Paleoclimate is one of the tools to understand the potential effects of climate change. While modern observations and model predictions are valuable tools to study climate change, paleoclimate provides a long-term perspective with a wide range of boundary conditions (e.g., radiation and atmospheric CO2). Our group focuses on reconstructing past climate over the glacial-interglacial cycles (i.e., the past few hundred thousand years). We mainly use the geochemistry of terrestrial records such as lake deposits and loess.
Our research focuses at sensitive regions along the edges of the rainbelt and desert belt that records any transition or changes in global circulation cells and global climate.
Reconstructing past rainfall and rainfall sources in the East Mediterranean during arid periods based on the Dead Sea Deep Drilling Cores
The Dead Sea is located in a key locaiton on the edges of the desert belt and records the climate both in the Mediterranean climate system and the desert belt.
The Dead sea Deep Drilling Cores provide a unique opportuinity to reconstruct in high resolution the climate during the driest times in the East Mediterranean. Based on thick layers of salt, reflecting extreme aridity in the region, it is possible to reconstruct changes in lake levels that caused by changes in rainfall. In addition, the isotopic composition of uranium provides quantitative information about the sources of water in the region (northern sources such as the Jordan River vs. southern sources from the desert and flash floods). Our findings show the consequences of drying climate and high temperature in the sensitive region of the Middle East, providing important insights into the expected effect of the current warming.
Dust sources to Europe during cold events
Windblown deposits tend to increase during cold periods on Earth.
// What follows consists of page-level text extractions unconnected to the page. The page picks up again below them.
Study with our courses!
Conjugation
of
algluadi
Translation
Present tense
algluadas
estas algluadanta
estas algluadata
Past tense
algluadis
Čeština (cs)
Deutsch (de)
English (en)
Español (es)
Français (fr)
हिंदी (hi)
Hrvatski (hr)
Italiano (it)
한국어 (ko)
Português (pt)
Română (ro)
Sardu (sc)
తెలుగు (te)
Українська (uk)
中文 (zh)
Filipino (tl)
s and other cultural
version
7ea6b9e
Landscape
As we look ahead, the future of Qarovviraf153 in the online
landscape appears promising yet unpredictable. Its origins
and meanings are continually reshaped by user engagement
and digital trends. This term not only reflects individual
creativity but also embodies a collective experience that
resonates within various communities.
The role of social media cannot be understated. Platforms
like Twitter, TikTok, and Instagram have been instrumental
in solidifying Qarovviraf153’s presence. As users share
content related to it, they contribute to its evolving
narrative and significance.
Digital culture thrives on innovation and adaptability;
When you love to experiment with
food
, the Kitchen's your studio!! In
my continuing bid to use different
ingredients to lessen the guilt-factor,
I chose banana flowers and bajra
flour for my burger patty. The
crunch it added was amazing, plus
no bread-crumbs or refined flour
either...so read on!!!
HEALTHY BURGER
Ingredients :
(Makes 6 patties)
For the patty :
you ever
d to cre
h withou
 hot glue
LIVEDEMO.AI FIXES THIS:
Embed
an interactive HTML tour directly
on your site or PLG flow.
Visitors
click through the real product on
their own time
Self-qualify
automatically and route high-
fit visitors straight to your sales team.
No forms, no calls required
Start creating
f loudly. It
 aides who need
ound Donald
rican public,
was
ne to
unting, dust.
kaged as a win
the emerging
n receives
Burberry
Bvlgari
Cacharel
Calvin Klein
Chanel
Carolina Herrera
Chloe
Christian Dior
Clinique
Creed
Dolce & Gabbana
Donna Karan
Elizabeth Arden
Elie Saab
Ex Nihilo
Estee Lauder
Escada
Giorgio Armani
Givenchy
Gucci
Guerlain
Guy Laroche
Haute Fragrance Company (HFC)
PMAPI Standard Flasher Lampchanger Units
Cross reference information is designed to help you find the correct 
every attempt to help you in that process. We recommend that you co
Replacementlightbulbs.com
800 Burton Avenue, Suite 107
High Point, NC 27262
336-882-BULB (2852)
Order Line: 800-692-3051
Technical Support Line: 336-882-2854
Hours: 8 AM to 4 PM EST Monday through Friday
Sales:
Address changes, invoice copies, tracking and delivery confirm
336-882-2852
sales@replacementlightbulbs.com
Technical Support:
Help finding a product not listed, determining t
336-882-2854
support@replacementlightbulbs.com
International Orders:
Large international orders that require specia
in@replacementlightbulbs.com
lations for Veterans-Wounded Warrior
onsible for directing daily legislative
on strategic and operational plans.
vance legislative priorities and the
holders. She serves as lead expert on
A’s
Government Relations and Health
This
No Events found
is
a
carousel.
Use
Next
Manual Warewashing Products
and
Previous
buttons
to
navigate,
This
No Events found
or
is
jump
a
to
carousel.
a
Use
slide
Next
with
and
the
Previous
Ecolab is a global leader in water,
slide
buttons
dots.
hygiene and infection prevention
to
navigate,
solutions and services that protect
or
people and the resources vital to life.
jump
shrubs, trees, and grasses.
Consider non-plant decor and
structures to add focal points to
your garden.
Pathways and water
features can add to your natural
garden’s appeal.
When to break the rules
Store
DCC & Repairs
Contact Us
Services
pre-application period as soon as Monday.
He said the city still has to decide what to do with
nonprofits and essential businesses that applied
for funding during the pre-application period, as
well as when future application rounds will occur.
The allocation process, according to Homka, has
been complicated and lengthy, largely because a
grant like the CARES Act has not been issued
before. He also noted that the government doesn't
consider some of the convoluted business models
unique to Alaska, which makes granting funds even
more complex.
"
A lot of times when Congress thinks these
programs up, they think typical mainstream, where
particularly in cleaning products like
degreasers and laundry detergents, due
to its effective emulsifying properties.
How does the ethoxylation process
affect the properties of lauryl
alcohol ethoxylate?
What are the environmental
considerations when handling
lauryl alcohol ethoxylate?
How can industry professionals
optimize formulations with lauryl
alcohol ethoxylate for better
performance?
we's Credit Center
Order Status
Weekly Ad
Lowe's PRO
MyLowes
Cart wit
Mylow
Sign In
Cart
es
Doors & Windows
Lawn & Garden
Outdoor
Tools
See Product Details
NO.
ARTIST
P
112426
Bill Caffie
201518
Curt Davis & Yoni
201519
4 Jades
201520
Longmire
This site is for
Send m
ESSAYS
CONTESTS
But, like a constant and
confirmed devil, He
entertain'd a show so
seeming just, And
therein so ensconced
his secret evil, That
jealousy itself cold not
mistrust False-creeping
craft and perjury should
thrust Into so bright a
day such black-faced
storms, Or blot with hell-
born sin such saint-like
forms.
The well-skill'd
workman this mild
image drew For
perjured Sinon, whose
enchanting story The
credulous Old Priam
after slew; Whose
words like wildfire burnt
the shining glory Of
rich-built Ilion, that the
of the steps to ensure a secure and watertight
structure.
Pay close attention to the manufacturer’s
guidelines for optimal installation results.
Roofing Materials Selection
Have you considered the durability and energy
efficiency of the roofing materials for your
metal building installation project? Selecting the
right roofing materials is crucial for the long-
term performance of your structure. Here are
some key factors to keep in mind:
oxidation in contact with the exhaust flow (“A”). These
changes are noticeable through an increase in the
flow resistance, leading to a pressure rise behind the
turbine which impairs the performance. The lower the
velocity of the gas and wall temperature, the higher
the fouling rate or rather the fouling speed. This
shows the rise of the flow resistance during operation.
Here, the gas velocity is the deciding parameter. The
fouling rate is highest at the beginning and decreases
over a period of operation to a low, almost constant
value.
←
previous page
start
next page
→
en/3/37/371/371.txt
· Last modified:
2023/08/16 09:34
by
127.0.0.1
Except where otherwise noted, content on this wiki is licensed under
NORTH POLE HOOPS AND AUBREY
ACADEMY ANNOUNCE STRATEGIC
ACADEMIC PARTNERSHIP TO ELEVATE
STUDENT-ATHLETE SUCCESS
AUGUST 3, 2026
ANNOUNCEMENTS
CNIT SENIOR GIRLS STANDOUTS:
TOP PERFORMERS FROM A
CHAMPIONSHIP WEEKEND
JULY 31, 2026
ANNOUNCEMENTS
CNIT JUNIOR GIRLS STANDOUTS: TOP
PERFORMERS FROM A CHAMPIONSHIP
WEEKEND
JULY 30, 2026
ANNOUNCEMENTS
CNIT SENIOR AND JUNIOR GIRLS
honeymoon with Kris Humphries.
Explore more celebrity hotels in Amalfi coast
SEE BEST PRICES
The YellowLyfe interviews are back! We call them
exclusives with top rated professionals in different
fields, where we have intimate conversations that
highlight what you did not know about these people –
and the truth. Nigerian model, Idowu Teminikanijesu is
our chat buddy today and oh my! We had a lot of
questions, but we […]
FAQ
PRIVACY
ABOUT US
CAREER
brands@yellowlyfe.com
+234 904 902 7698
However, the source of dust during those periods is unclear, and may provide essential information regarding atmospheric circulation dynamics in times when ice sheets are large. We work on a unique section in Czech, which is one of the only terestrial sections that correlates to ocean records and global climate. By analyzing the geochemistry of the windblown deposits, we aim to reconstruct the changes in the dust sources of the past 200 thousand years.